Se in Italia il sistema funzionava “su chiamata”, con l’intermediario e mente del progetto che curava i rapporti, all’estero lo scenario mutava: attraverso una ricercata contraffazione della documentazione i prodotti finivano – venduti come originali – sugli scaffali di grandi store in Corea del Sud. I ventuno indagati sono implicati a vario titolo nell’attività illecita: altra peculiarità è quella della sinergia tra padri e figli nell’operazione. Il promotore aveva contatti, insieme al genitore, con i fornitori delle materie prime come il pellame; un altro padre è indagato, mentre il figlio è stato arrestato, per la fornitura dei semilavorati; infine un ulteriore padre è stato indagato perché curava le spedizioni all’estero con il figlio.

Le intercettazioni hanno consentito di ricostruire l’intera rete: i figli prendevano accordi telefonici tra loro e, in un secondo momento, i genitori ultrasettantenni – sperando di non destare sospetti – si incontravano di persona per chiudere lo scambio della merce. 

“Un reato particolarmente pericoloso – commenta il colonnello Massimo Mazzone, alla guida della compagnia lucchese  – e non certo, come spesso viene inquadrato, di serie B. Parliamo di un grave ammanco per le casse dell’erario e di migliaia di posti di lavoro che ogni anno vengono meno, in Italia e nel mondo, a causa di questa attività illecita.

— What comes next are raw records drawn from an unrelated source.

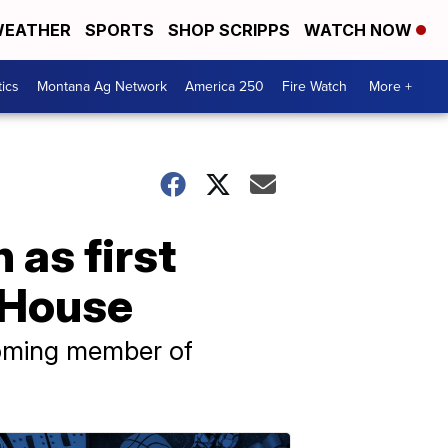
EATHER
SPORTS
SHOP SCRIPPS
WATCH NOW
tics
Montana Ag Network
America 250
Fire Watch
More +
as first
 House
coming member of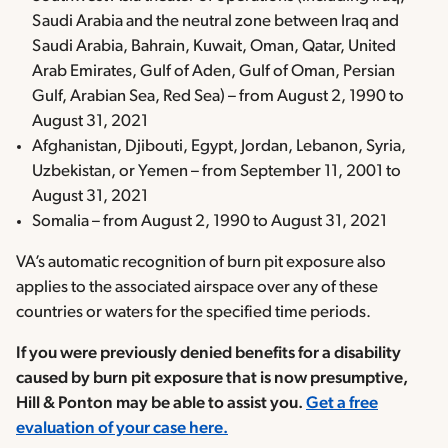
Saudi Arabia and the neutral zone between Iraq and
Saudi Arabia, Bahrain, Kuwait, Oman, Qatar, United
Arab Emirates, Gulf of Aden, Gulf of Oman, Persian
Gulf, Arabian Sea, Red Sea) – from August 2, 1990 to
August 31, 2021
Afghanistan, Djibouti, Egypt, Jordan, Lebanon, Syria,
Uzbekistan, or Yemen – from September 11, 2001 to
August 31, 2021
Somalia – from August 2, 1990 to August 31, 2021
VA’s automatic recognition of burn pit exposure also
applies to the associated airspace over any of these
countries or waters for the specified time periods.
If you were previously denied benefits for a disability
caused by burn pit exposure that is now presumptive,
Hill & Ponton may be able to assist you.
Get a free
evaluation of your case here.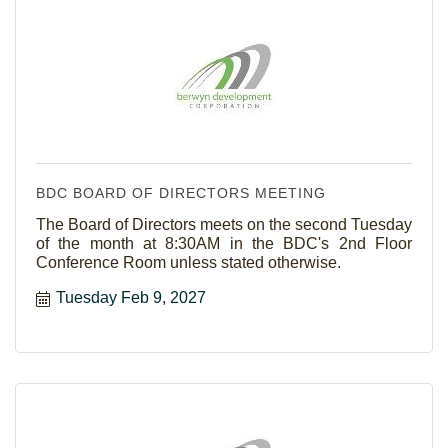
BDC BOARD OF DIRECTORS MEETING
The Board of Directors meets on the second Tuesday
of the month at 8:30AM in the BDC's 2nd Floor
Conference Room unless stated otherwise.
Tuesday Feb 9, 2027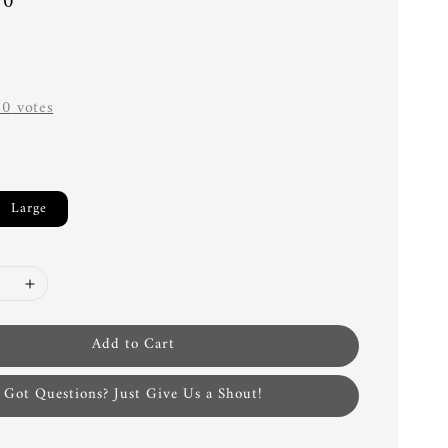
00
-
0
votes
Large
Add to Cart
Got Questions? Just Give Us a Shout!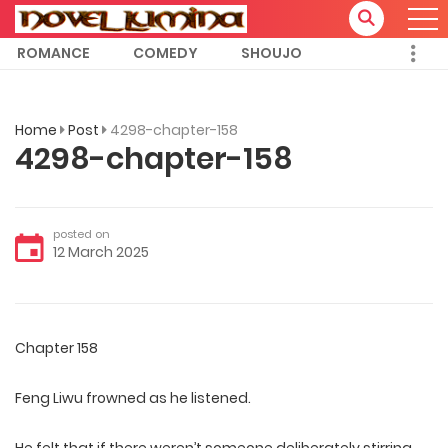
ROMANCE
COMEDY
SHOUJO
Home
Post
4298-chapter-158
4298-chapter-158
posted on
12 March 2025
Chapter 158
Feng Liwu frowned as he listened.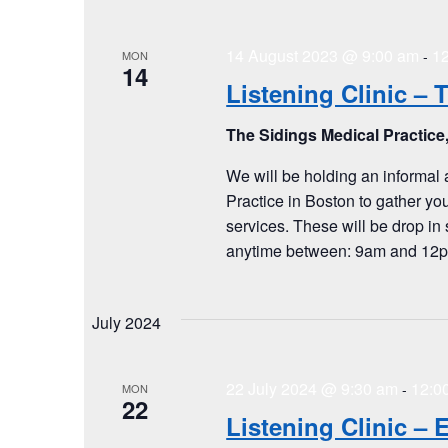
14 August 2023 @ 9:00 am
1
-
MON
14
Listening Clinic – 
The Sidings Medical Practice
We will be holding an informal 
Practice in Boston to gather yo
services. These will be drop in 
anytime between: 9am and 12pm
July 2024
22 July 2024 @ 9:30 am
12:0
-
MON
22
Listening Clinic –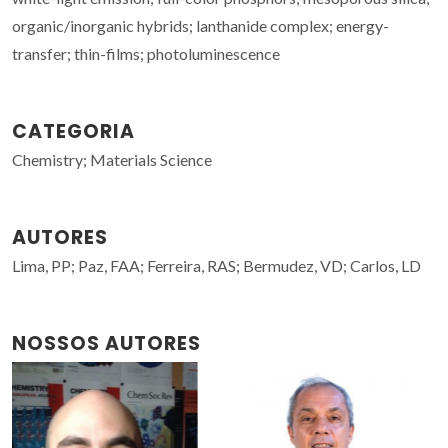
organic/inorganic hybrids; lanthanide complex; energy-
transfer; thin-films; photoluminescence
CATEGORIA
Chemistry; Materials Science
AUTORES
Lima, PP; Paz, FAA; Ferreira, RAS; Bermudez, VD; Carlos, LD
NOSSOS AUTORES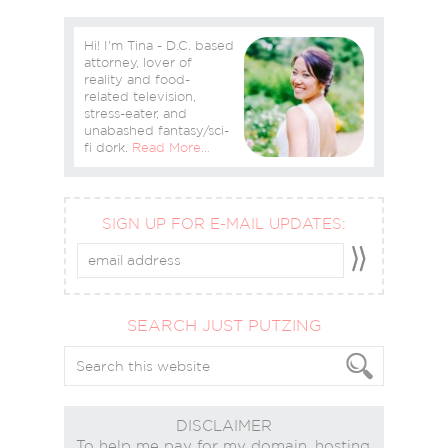
Hi! I'm Tina - D.C. based
attorney, lover of
reality and food-
related television,
stress-eater, and
unabashed fantasy/sci-
fi dork.
Read More…
SIGN UP FOR E-MAIL UPDATES:
SEARCH JUST PUTZING
DISCLAIMER
To help me pay for my domain, hosting,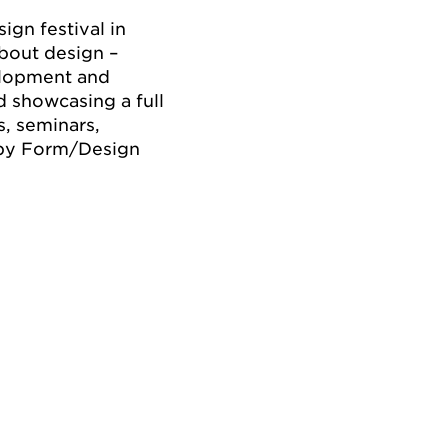
gn festival in
bout design –
velopment and
d showcasing a full
s, seminars,
 by Form/Design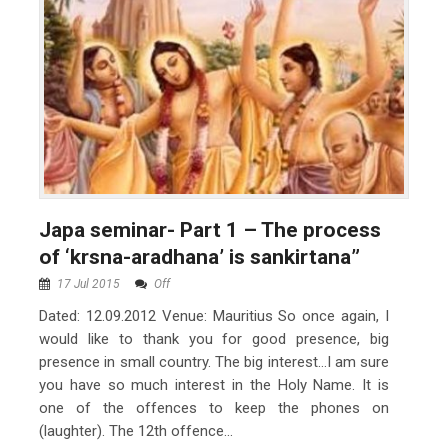
Japa seminar- Part 1 – The process
of ‘krsna-aradhana’ is sankirtana”
17 Jul 2015
Off
Dated: 12.09.2012 Venue: Mauritius So once again, I
would like to thank you for good presence, big
presence in small country. The big interest…I am sure
you have so much interest in the Holy Name. It is
one of the offences to keep the phones on
(laughter). The 12th offence...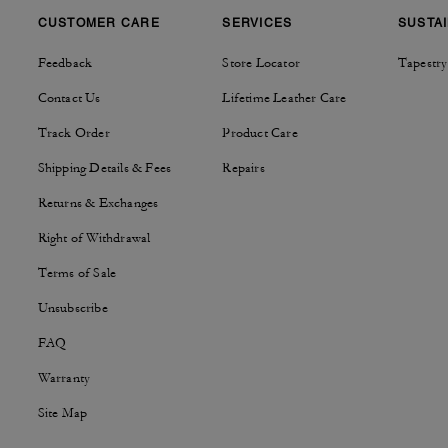
CUSTOMER CARE
SERVICES
SUSTAI
Feedback
Store Locator
Tapestry
Contact Us
Lifetime Leather Care
Track Order
Product Care
Shipping Details & Fees
Repairs
Returns & Exchanges
Right of Withdrawal
Terms of Sale
Unsubscribe
FAQ
Warranty
Site Map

Oltre a questo si aggiunge un profilo concernente la salute di chi utilizza prodotti fatti con materiali spesso tossici per l’uomo”.

Dentro l’associazione a delinquere spiccava anche una figura dedita a creare società all’estero, in particolare a Londra, utili per far arrivare i pagamenti destinati poi a transitare su conti correnti in Italia. Il fatto che questi venissero svuotati rapidamente con prelievi al bancomat ha destato ulteriori sospetti. L’attività è proseguita senza interruzioni anche durante la pandemia, senza alcuna cura per la normativa anti covid.

Contestualmente è stato disposto un sequestro preventivo per l’equivalente dell’illecito profitto, quantificato in 5 milioni di euro circa: si tratta di 8 immobili, un terreno, 33 conti correnti, disponibilità finanziarie, 4 autovetture e 4 motoveicoli. Intercettazioni ambientali, telefoniche, pedinamenti e analisi dei dispositivi informatici hanno consentito di cogliere l’obiettivo.

Le attività sono durate oltre un anno e mezzo e hanno portato al sequestro di più di 50mila prodotti falsi, insieme a 500 metri quadrati di stoffa delle più note griffe dell’alta moda italiana e internazionale: Gucci, Hermes, Louis Vuitton, Chanel, Prada, Yves Saint Laurent, Givenchy, Dior, Céline, Balenciaga e Ferragamo. 

Dalle indagini è emerso che chi contattava in privato l’intermediario per procurarsi la merce ed anche i negozi che la esponevano al pubblico erano perfettamente consapevoli che si trattasse di prodotti contraffatti: anche per loro, quindi, si configurano profili di responsabilità che verranno approfonditi nelle prossime settimane.